(CHECK YOUR UNDERSTANDING)
A - From the post about recovering from surgery with a cat, copy the passage from "I’m now over" up to and including "live or die.".
B - According to the post about recovering from surgery with a cat, what made Luther the perfect nursemaid? List each thing.
C - Rewrite the paragraph of the post about recovering from surgery with a cat that begins "Although he didn't vanish" as a short bulleted list, keeping its main facts.

(DOCUMENT TEXT)

######

I’m now over halfway through my post-surgery recovery, and things been quite hard as the fog of the anaesthetic has worn off and the realisation has dawned of what lies ahead: in other words, at least another fortnight of not fully being able to what I want, and being mostly stuck at home with a cat who couldn’t care less whether I live or die.
I’ve had a few dark moments when I have wished Luther were still here, because he was the perfect nursemaid when I was ill: instinctively knowing, caring and not leaving my side. I’ve felt a little sad wondering how I could have gone from that to this, yet also resigned to the fact that there is nothing I can do about it because Luther isn’t here anymore, and Louis Catorze is.
Yesterday afternoon Cat Daddy took me for my daily, medically-prescribed walk to the park across the road from Le Château; we have often talked about how Luther would have claimed it within a few days had we moved here with him, whereas Catorze has shown zero interest during the whole year that we’ve been here. However, this time the little sod shocked us senseless by deciding to come with us.
Although he didn’t vanish off into the farthest corner, as Luther would have done, for a short while it was like having Luther back with us. Louis Catorze hung close to the bench where we sat, yelling and sniffing, retreating home only upon the arrival of a menacing gang (an elderly couple) and their status dog (a tiny but very angry bichon frise). And, when we got back, he even spent some time on my lap, in my favourite pose: with his torso and paws on me, and the less desirable arse end well away from my body.
Luther very often gives his little brother a beyond-the-grave kick up the arse when appropriate, and I really did need this one. I hope Catorze continues to remember that he likes me, even though I will only ever be, at best, his second favourite human.

######

(MATERIAL SUPPLIED)
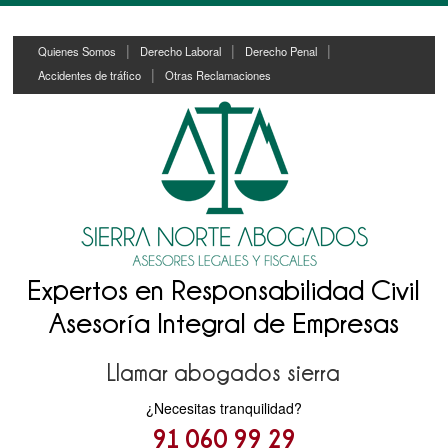
Skip
Skip
Quienes Somos
Derecho Laboral
Derecho Penal
to
to
Accidentes de tráfico
Otras Reclamaciones
content
main
menu
Expertos en Responsabilidad Civil
Asesoría Integral de Empresas
Llamar abogados sierra
¿Necesitas tranquilidad?
91 060 99 29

######

(RESULTS FOR EACH TASK)
A -
I’m now over halfway through my post-surgery recovery, and things been quite hard as the fog of the anaesthetic has worn off and the realisation has dawned of what lies ahead: in other words, at least another fortnight of not fully being able to what I want, and being mostly stuck at home with a cat who couldn’t care less whether I live or die.

B -
- Instinctively knowing
- Caring
- Not leaving my side

C -
- Louis Catorze didn't vanish into the farthest corner as Luther would have, but for a short while it felt like having Luther back.
- He stayed close to the bench, yelling and sniffing.
- He went home only when an elderly couple arrived with a tiny but very angry bichon frise.
- Back home, he spent some time on the writer's lap, torso and paws on the writer and rear end well away.